Local RCMP said they were called about a possible impaired driver and man causing a disturbance at a store.

“The driver was given an ASD – Approved Screening Device – and the result was a zero reading. The file was concluded,” police said in an email.

Beardy said he has a medical condition called Kennedy’s Disease, which weakens his facial muscles and lower body. He said it was hard to do the sobriety test.

“What I had to do was kind of hold my face a little bit in order to blow. I did manage to blow into the breathalyzer and then we waited, and then the RCMP said you’re breathing zero and then they left.”

A similar incident was reported in Winnipeg a week later.

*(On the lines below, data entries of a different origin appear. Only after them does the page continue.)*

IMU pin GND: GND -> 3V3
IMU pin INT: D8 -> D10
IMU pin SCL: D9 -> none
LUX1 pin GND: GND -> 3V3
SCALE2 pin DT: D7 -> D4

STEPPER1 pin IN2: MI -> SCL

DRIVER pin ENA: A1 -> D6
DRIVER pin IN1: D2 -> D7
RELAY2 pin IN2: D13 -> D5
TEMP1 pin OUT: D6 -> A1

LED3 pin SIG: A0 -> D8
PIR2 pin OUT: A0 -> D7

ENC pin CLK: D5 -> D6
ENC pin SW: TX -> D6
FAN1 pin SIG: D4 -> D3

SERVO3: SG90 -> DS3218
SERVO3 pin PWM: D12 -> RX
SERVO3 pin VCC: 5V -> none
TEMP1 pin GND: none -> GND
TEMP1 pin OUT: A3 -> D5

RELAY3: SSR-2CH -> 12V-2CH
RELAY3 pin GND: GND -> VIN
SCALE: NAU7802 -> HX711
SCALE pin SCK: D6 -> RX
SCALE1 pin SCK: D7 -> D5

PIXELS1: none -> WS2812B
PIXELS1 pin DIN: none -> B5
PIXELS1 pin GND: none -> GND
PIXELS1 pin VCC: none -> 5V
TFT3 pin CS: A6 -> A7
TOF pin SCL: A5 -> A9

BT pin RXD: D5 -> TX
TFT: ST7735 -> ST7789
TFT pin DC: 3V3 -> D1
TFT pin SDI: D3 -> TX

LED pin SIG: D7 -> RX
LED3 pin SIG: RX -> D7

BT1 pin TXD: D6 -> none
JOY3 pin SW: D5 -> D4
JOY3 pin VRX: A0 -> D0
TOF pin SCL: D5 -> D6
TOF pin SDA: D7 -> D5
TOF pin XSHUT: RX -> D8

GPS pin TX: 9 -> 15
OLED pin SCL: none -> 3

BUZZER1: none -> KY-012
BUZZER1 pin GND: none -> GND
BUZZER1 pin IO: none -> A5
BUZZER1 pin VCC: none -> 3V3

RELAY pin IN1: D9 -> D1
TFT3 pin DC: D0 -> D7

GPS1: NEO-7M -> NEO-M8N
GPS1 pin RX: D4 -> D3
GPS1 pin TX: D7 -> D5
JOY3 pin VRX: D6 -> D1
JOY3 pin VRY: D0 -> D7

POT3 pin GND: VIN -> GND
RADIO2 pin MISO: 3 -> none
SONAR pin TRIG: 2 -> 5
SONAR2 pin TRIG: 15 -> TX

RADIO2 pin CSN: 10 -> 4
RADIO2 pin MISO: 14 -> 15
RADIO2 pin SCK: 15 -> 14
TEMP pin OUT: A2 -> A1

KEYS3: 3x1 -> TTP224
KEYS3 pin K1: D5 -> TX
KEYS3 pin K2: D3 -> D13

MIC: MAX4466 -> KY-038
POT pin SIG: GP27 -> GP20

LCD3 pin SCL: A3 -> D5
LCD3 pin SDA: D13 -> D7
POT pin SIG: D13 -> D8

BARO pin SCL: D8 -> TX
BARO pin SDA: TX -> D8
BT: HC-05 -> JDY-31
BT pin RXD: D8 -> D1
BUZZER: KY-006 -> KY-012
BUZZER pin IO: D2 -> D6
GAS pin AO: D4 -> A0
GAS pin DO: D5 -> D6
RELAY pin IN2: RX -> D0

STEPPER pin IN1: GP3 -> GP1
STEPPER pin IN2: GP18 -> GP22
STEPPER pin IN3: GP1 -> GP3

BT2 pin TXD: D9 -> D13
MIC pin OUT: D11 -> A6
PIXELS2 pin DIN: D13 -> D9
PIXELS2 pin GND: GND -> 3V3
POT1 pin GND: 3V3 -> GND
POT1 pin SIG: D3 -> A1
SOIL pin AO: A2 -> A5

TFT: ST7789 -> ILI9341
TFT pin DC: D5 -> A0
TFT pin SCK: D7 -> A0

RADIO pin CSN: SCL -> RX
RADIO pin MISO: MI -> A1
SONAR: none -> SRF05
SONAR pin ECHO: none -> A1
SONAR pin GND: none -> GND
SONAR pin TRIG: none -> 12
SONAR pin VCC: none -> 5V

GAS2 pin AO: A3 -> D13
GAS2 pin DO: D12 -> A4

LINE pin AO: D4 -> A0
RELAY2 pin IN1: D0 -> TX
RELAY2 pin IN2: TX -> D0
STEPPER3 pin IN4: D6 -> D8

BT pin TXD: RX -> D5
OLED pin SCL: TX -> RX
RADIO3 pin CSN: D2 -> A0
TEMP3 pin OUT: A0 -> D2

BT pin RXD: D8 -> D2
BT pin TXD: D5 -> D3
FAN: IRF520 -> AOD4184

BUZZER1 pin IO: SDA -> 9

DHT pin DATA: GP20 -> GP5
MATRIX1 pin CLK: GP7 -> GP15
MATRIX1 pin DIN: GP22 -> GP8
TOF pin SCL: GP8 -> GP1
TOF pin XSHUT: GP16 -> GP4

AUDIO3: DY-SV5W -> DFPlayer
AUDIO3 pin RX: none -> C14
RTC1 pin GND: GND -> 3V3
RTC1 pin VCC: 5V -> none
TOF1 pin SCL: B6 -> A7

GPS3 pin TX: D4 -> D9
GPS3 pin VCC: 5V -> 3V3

Junior Cochrane, an ambassador with the First Nations Health and Social Secretariat, was stopped and questioned by local police officers outside a Winnipeg hotel. He said they told him he fit the description of someone who assaulted the hotel manager.

Turns out Cochrane was on evening safety patrol at the time.

He said when he went for his phone the officers reached for their guns.

“I just put my hands up. I was like, ‘I’m just trying to grab my phone’ and they said, ‘Don’t move, don’t move.’ They took everything out of my pockets. I told them I was working and on patrol and they didn’t believe me.”

Cochrane said officers put two set of handcuffs on him and placed him in the back of a police cruiser. They also asked how much he had been drinking, to which he said hadn’t because he was working.

After a discussion with other officers who arrived on the scene, Cochrane said police told him they had the wrong man and let him go.

“I was like, ‘Yeah, I told you you had the wrong guy’ and then a female officer with dark hair she came up and she apologized to me and I said, ‘Thank you, I accept your apology,'” Cochrane told APTN News.

“I was pretty upset at the other officers. I didn’t say anything else, I just went inside [the hotel]. I wanted to leave after that, I didn’t want to be at the building. I was pretty upset about it.”

Cochrane said he has filed a report with the Law Enforcement Review Agency (LERA), which investigates civilian complaints against the police.

Meanwhile, the manager at The Brick in Thompson, Keith Sanburn, told APTN by phone that Beardy would receive a formal apology and employees sent to cross-cultural training.

Winnipeg police officers turned down an offer to join in a sharing circle with Cochrane and the Secretariat’s Turtle Team, which provides cultural and family support for First Nations people.

A spokesperson for the Winnipeg Police Service declined to comment citing the complaint before LERA.

“When we spoke about this later on, it was like a slap in the face for a group of people that had been working really hard and diligent throughout this pandemic time and completely inappropriate,” said Brenda Sanderson, who leads the Turtle Team.

“My first thought was racial profiling. We were angry, we were hurt.”